◆ **DATA TO PROCESS**:
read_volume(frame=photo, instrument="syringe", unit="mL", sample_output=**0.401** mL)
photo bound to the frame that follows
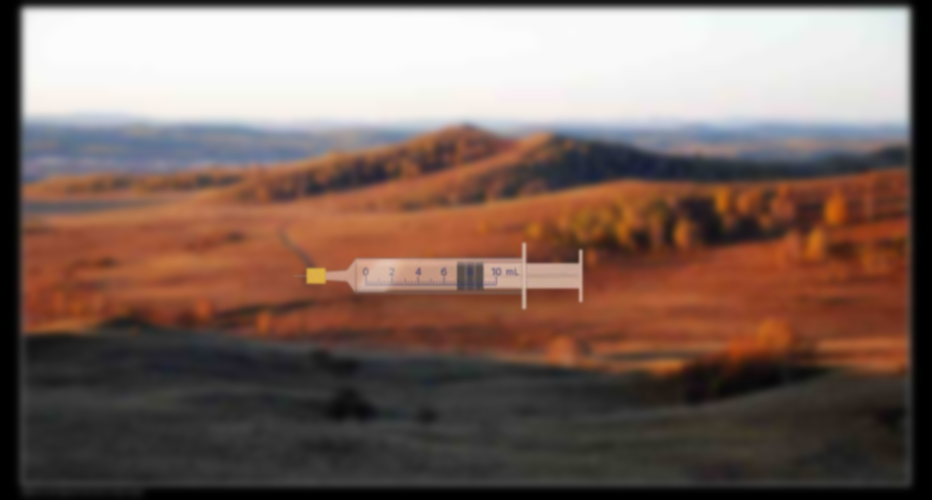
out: **7** mL
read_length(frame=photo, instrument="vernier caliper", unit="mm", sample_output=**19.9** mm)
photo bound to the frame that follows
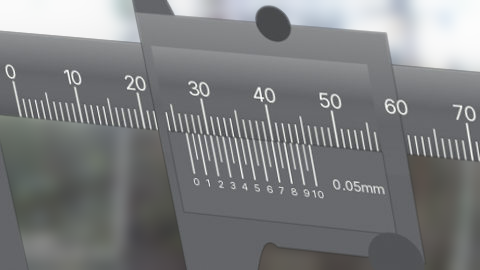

◆ **PROBLEM DESCRIPTION**: Reproduce all of the material above line for line, without the pictures.

◆ **ANSWER SPACE**:
read_volume(frame=photo, instrument="syringe", unit="mL", sample_output=**0.401** mL)
photo bound to the frame that follows
out: **7** mL
read_length(frame=photo, instrument="vernier caliper", unit="mm", sample_output=**19.9** mm)
photo bound to the frame that follows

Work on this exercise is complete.